Gore's attorneys plan to ask a Florida judge Monday to appoint a special master to oversee any recount or other remedy--an attempt to speed up the process.

Overturned Votes Were Local Races

Like virtually everything else in this battle for the U.S. presidency, the case will be unprecedented. "We have never had a challenge to the certification of a statewide election result," said Orlando attorney David Cardwell, former director of the Florida Division of Elections.

Florida judges have overturned a number of elections, but all of them involved local races. The key standard is whether the ballots in dispute could affect the outcome of the election. Gore's attorneys are likely to argue that actions in Miami-Dade, Palm Beach, Nassau and perhaps Seminole counties all could have made a difference.

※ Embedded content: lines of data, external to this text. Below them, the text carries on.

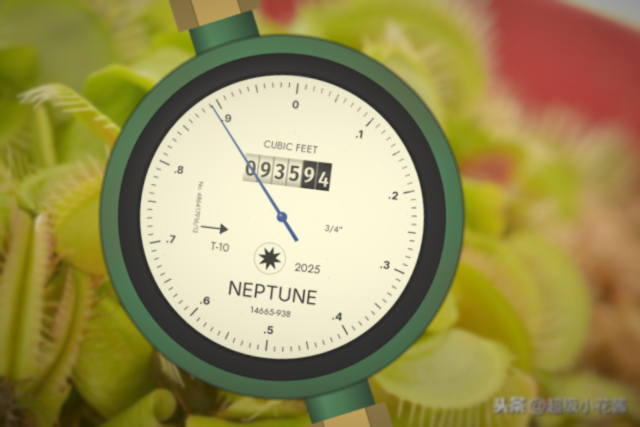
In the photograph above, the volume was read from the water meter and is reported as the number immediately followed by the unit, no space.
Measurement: 93593.89ft³
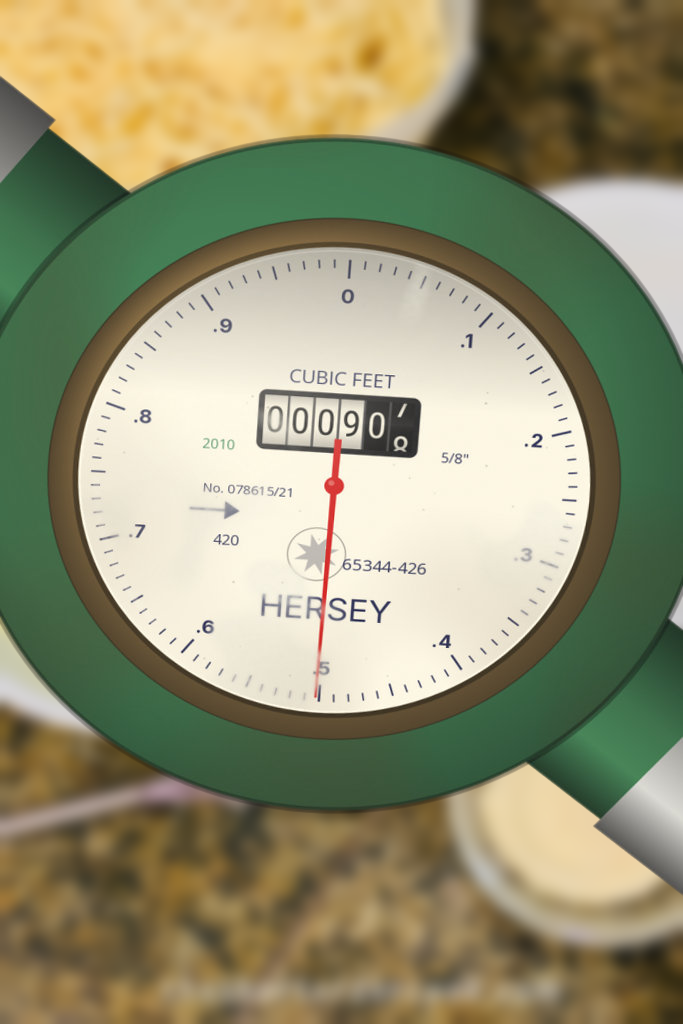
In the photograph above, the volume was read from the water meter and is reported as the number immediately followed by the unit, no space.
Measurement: 907.50ft³
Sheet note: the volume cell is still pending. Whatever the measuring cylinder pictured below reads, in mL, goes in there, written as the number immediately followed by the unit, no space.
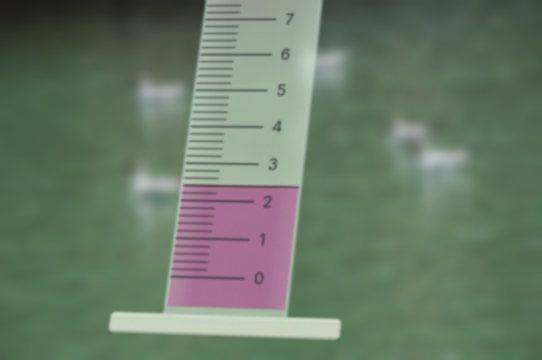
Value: 2.4mL
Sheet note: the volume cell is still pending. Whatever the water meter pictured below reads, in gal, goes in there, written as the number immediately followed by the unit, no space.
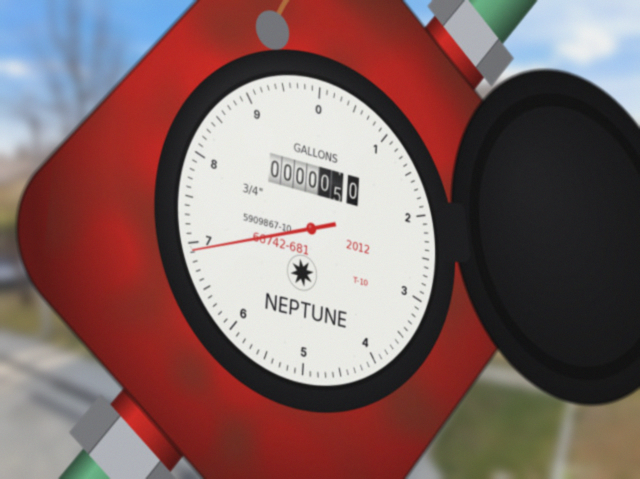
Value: 46.9gal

"I am very optimistic," said Gore campaign attorney Ron Klain. "It is a basic principle of Florida law that an election certificate is invalid if the candidate said to be the winner actually got fewer votes. We think we can prove that Al Gore got more votes than Texas Gov. George W. Bush and should be declared the winner in Florida."

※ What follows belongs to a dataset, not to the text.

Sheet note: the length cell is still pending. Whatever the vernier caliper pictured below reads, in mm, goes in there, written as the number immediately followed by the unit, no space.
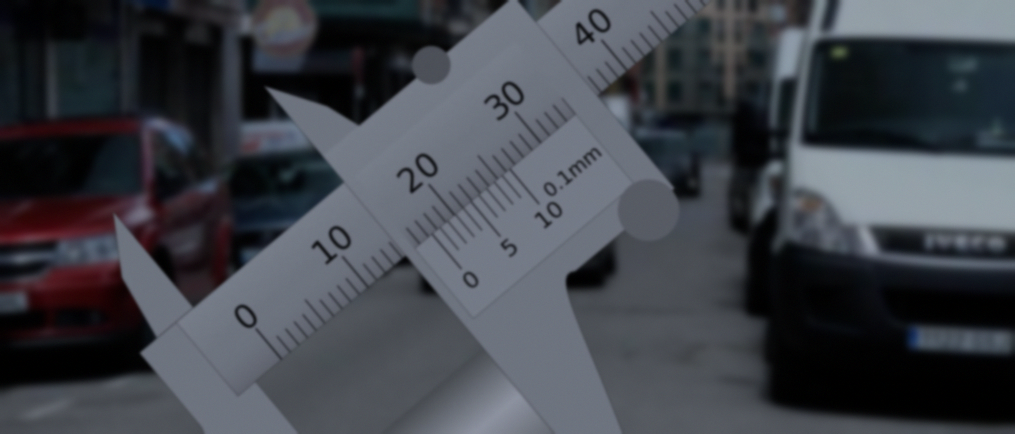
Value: 17.4mm
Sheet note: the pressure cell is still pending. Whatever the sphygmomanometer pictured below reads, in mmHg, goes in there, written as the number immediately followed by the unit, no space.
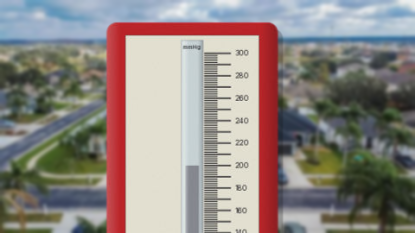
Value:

But USC law professor Erwin Chemerinsky, a Gore supporter, said an example of the hurdles facing the vice president was apparent on Thanksgiving Day when the Florida Supreme Court rejected the Gore team's request to order the Miami-Dade election canvassing board to resume the recount it halted the previous day.

The three-member board said it could not complete a full recount by 5 p.m. EST today--the deadline set by the Supreme Court--and it rejected the option of hand counting 10,750 ballots that registered no vote for president when run through a counting machine.

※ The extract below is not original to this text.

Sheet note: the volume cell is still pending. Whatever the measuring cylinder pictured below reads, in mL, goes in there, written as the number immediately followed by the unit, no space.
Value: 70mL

Gore had picked up 157 votes when the board halted the hand count and certified its previous results based on a machine recount. So Gore got none of those additional votes. Democratic attorney Kendall Coffey said the canvassing board violated the spirit of Tuesday night's Florida Supreme Court ruling that permitted hand recounts to continue.

"They had an important duty in a time of crisis, and they walked off the job," Coffey said.

Gore's attorneys will again challenge the board's action Monday when they file their lawsuit in Tallahassee, Fla., contesting the results.

'Contest' Occurs After Certification

Up to now, the challenges have been raised under the "protest" provision of Florida election law. The new lawsuit will be brought under the "contest" provision, which comes into effect after results are formally certified by the secretary of state, which is expected to occur today.

Columbia University law professor Samuel Issacharoff said he doubted that Florida courts would require a recount. "The Florida Supreme Court has not wanted to get involved in the mechanics of counting the votes. They have not ordered the counties to do anything."

Gore's lawyers are expected to argue that the Miami-Dade board had no choice but to complete the recount. They point to a provision in state law that says counties "shall manually recount all ballots" if officials find "an error in the vote tabulation which could affect the outcome of the election."

Some legal experts said Gore's lawyers must clear at least two hurdles to obtain any further recount in Miami-Dade.

"They have to argue the recount is mandatory, not discretionary, and there's nothing in the Florida Supreme Court opinion to say that," Chemerinsky said.

Florida law gives the county election boards the power to count, and if necessary, recount votes.

Even if Gore's attorneys convince a judge that a recount is required under the law, they must also persuade the courts to extend the deadlines for tallying the votes. Chemerinsky says he sees nothing in the Florida Supreme Court ruling to encourage Gore's lawyers.

The state justices "were obviously troubled by the upcoming Dec. 12 deadline [for choosing electors]," Chemerinsky said. "Would they be willing to extend that deadline? Nothing in the opinion suggests a positive answer" for the Gore side.